= Problem to work on =
Scan the records for the word "genius". Report each line where it occurs.

= Input for this task =
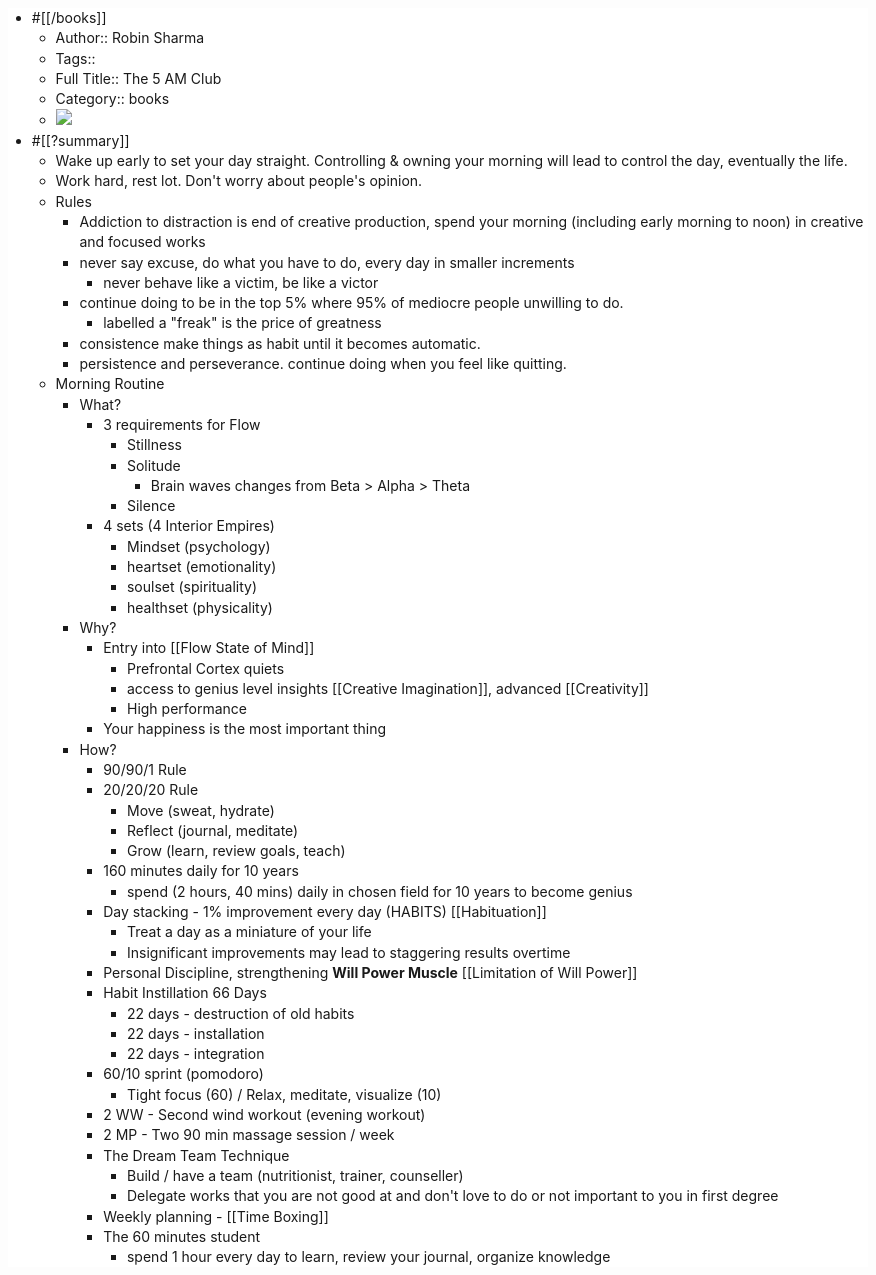 - #[[/books]]
    - Author:: Robin Sharma
    - Tags::
    - Full Title:: The 5 AM Club
    - Category:: books
    - ![](https://images-na.ssl-images-amazon.com/images/I/41QKRLgR0uL._SL200_.jpg)
- #[[?summary]]
    - Wake up early to set your day straight. Controlling & owning your morning will lead to control the day, eventually the life.
    - Work hard, rest lot. Don't worry about people's opinion. 
    - Rules
        - Addiction to distraction is end of creative production, spend your morning (including early morning to noon) in creative and focused works
        - never say excuse, do what you have to do, every day in smaller increments 
            - never behave like a victim, be like a victor
        -  continue doing to be in the top 5% where 95% of mediocre people unwilling to do. 
            - labelled a "freak" is the price of greatness
        - consistence make things as habit until it becomes automatic. 
        - persistence and perseverance. continue doing when you feel like quitting.
    - Morning Routine
        - What? 
            - 3 requirements for Flow
                - Stillness
                - Solitude
                    - Brain waves changes from Beta > Alpha > Theta
                - Silence
            - 4 sets (4 Interior Empires)
                - Mindset (psychology)
                - heartset (emotionality)
                - soulset (spirituality)
                - healthset (physicality)
        - Why?
            - Entry into [[Flow State of Mind]]
                - Prefrontal Cortex quiets
                - access to genius level insights [[Creative Imagination]], advanced [[Creativity]]
                - High performance
            - Your happiness is the most important thing
        - How?
            - 90/90/1 Rule
            - 20/20/20 Rule
                - Move (sweat, hydrate)
                - Reflect (journal, meditate)
                - Grow (learn, review goals, teach)
            - 160 minutes daily for 10 years  
                - spend (2 hours, 40 mins) daily in chosen field for 10 years to become genius
            - Day stacking - 1% improvement every day (HABITS) [[Habituation]]
                - Treat a day as a miniature of your life
                - Insignificant improvements may lead to staggering results overtime
            - Personal Discipline, strengthening **Will Power Muscle** [[Limitation of Will Power]]
            - Habit Instillation 66 Days
                - 22 days - destruction of old habits
                - 22 days - installation
                - 22 days - integration
            - 60/10 sprint (pomodoro)
                - Tight focus (60) / Relax, meditate, visualize (10)
            - 2 WW - Second wind workout (evening workout)
            - 2 MP - Two 90 min massage session / week
            - The Dream Team Technique
                - Build / have a team (nutritionist, trainer, counseller)
                - Delegate works that you are not good at and don't love to do or not important to you in first degree
            - Weekly planning - [[Time Boxing]]
            - The 60 minutes student
                - spend 1 hour every day to learn, review your journal, organize knowledge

= Expected answer =
                - access to genius level insights [[Creative Imagination]], advanced [[Creativity]]
                - spend (2 hours, 40 mins) daily in chosen field for 10 years to become genius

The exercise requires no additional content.